È impossibile non lasciarsi trasportare da queste musiche, che non gridano ma sussurrano all’anima. Ogni nota vibra come una carezza, ogni pausa è un respiro. Non serve comprendere la tecnica per sentirne la profondità: si resta in ascolto come davanti a una rivelazione.
A rendere ancora più intensa la serata, la partecipazione straordinaria di Alessandro Barbero. Con il maestro ha intavolato un dialogo appassionato sul tema dell’eresia, evocando l’etichetta che anni fa, fu attribuita ad Allevi: “eretico della musica classica”. Ma se eresia significa rompere gli schemi, scegliere strade non tracciate, attingere a un’ispirazione pura e incontaminata, allora è proprio questa la sua forza. La forza di chi osa essere diverso in un tempo che premia l’omologazione.
C’è bisogno, oggi più che mai, di “eretici buoni”, capaci di riportare l’arte al suo significato più profondo: cura, libertà, verità. In un mondo spesso sordo all’autenticità, Giovanni Allevi ci ricorda che la musica può ancora guarire, sollevare, salvare. Pochi concerti, sì, perché il corpo ha bisogno di riposo. Ma bastano queste poche tappe per generare un’eco che va ben oltre le note: è un inno alla vita, fragile e luminosa come l’acqua di una sacra sorgente.

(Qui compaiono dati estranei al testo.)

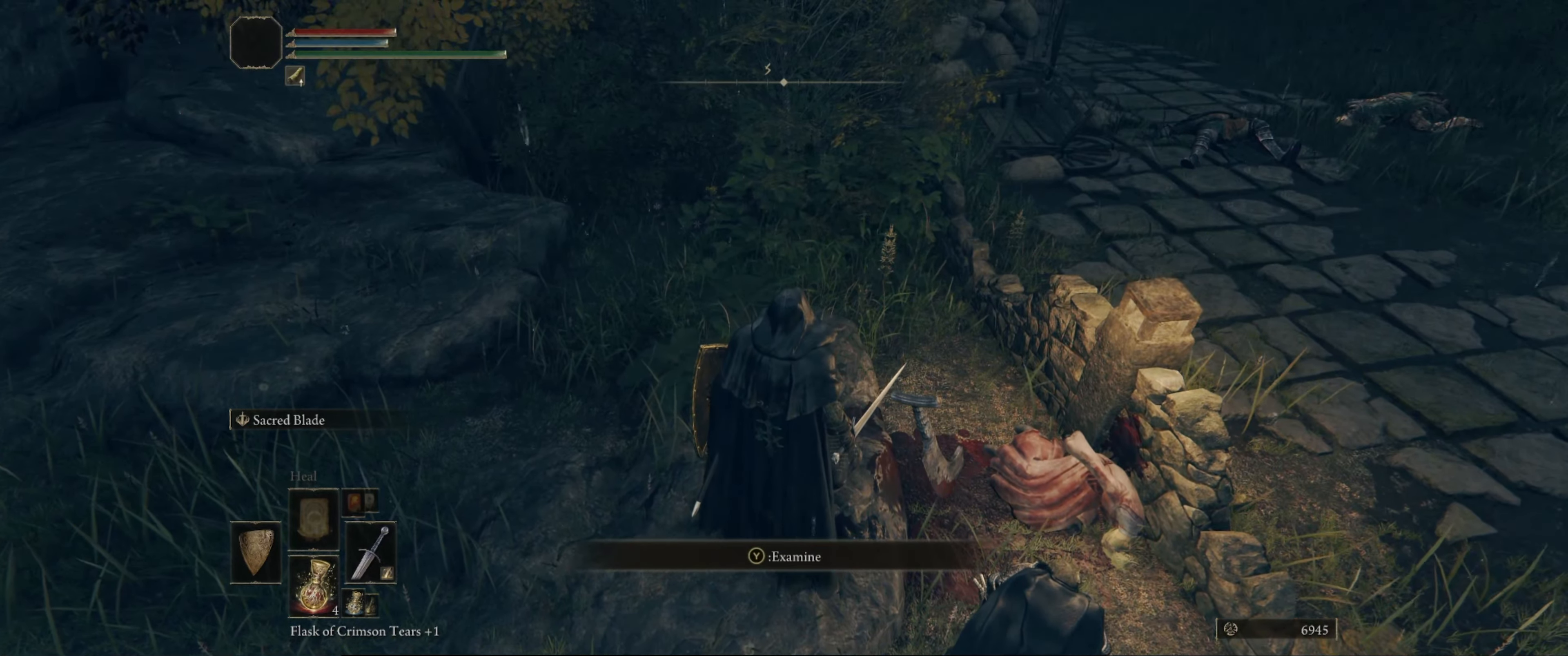
{"buttons": [], "left_stick": "center", "right_stick": "left", "events": [[150, "right_stick", "left"]]}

Nella seconda parte del concerto, l’emozione si fa corale. L’Orchestra Sinfonica Italiana, guidata dallo stesso Allevi, dà vita a una selezione di brani composti anche durante la degenza ospedaliera. In quelle partiture si avverte la resistenza del corpo e tutta la tenacia dell’anima. Ogni sezione orchestrale sembra incarnare un sentimento: gli archi accarezzano, i fiati respirano speranza, le percussioni raccontano il tempo che passa lento tra le pareti di una stanza.
Lì, su quel palco immerso nella notte di Caracalla, il dolore non viene negato, ma trasfigurato. E mentre le ultime note si dissolvono nel cielo, resta la certezza che la musica – come la vita – può rinascere anche dal buio più profondo e ridare speranza.